CES analisa diversidade de género na infância

Simão Mota

Objetivo é educar profissionais que lidam com crianças e jovens. Proposta visa ultrapassar invisibilidade estrutural do tema. Por Ana Haeitmann e Carlos Torres

Um projeto de combate à violência e discriminação vividas por crianças e adolescentes LGBTQI+ está a ser desenvolvido no Centro de Estudos Sociais (CES) da Universidade de Coimbra. Intitulada de “DaC – Diversity and Childhood: transformar atitudes face à diversidade de género na infância no contexto europeu”,  a investigação vai ter a duração de dois anos. Esta integra um consórcio europeu composto por nove países e é financiada pelo programa Direitos, Igualdade e Cidadania da Comissão Europeia (UE).

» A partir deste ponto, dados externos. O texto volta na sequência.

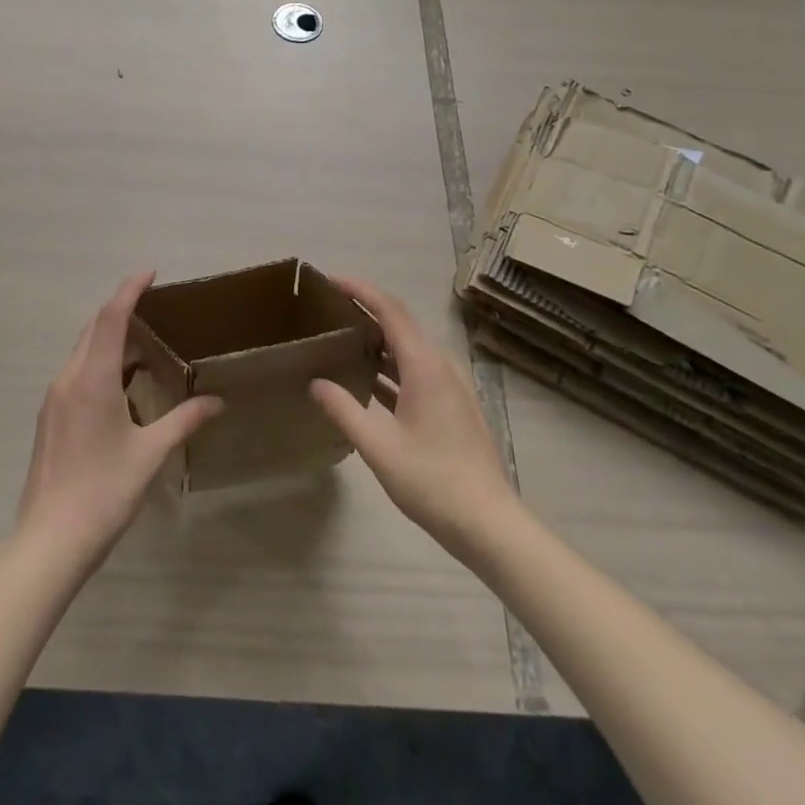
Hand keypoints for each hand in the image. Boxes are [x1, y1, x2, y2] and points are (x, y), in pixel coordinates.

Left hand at [14, 270, 221, 573]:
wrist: (49, 540)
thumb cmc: (104, 491)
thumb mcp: (150, 454)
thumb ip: (184, 420)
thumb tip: (217, 402)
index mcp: (93, 378)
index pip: (111, 317)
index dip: (130, 289)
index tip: (151, 273)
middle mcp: (69, 378)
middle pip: (93, 327)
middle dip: (121, 308)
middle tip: (153, 305)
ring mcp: (55, 397)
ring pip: (82, 349)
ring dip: (109, 336)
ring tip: (144, 343)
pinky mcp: (50, 416)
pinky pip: (76, 371)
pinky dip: (99, 361)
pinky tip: (121, 383)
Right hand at [309, 276, 513, 558]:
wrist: (489, 524)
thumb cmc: (433, 481)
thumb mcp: (379, 447)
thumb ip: (343, 410)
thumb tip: (315, 382)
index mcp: (425, 366)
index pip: (390, 310)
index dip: (360, 290)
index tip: (329, 280)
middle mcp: (440, 366)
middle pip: (400, 323)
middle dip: (365, 308)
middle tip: (328, 307)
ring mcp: (449, 386)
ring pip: (408, 347)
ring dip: (377, 338)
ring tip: (340, 337)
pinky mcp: (452, 405)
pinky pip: (416, 368)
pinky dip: (390, 363)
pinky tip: (367, 378)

Segundo Ana Cristina Santos, coordenadora do trabalho, este tem como finalidade colmatar a ausência de dados relativos à ligação das crianças e adolescentes com as instituições que os acolhem. Com a motivação de “ultrapassar uma invisibilidade estrutural do tema”, apresenta-se um conjunto de medidas. Em destaque estão a preparação de um manual pedagógico dirigido aos profissionais das áreas da educação, saúde e comunicação social e a criação de um ‘site’ interativo, refere.

A candidatura do projeto contou com o apoio do Ministério da Educação e da Associação de Jovens LGBTI da rede ex aequo. Em particular, a parceria com a rede ex aequo vai contribuir com relatórios anuais baseados em testemunhos, revelou a coordenadora. O arquivo contém denúncias de jovens, funcionários e docentes, que presenciaram ou viveram situações de discriminação com base na identidade de género e na orientação sexual.

Sempre com o propósito de “cumprir a Constituição da República Portuguesa, no seu princípio da Igualdade”, realça a coordenadora, o CES tem em curso uma outra proposta no mesmo âmbito, o CILIA LGBTQI+. Com um foco diferente do primeiro, analisa as desigualdades na comunidade LGBTQI+ em três etapas diferentes da vida: “início da vida ativa, meio da carreira e transição para a reforma”, complementa.

Ana Cristina Santos salientou ainda o envolvimento indireto com o programa Portugal + Igual. Este serviu de inspiração ao “identificar um conjunto de medidas urgentes de prevenção e combate às diversas formas de exclusão”. Todas estas ideias atuam na linha do novo despacho da lei de identidade de gênero implementado neste ano letivo, com expressão nos espaços escolares.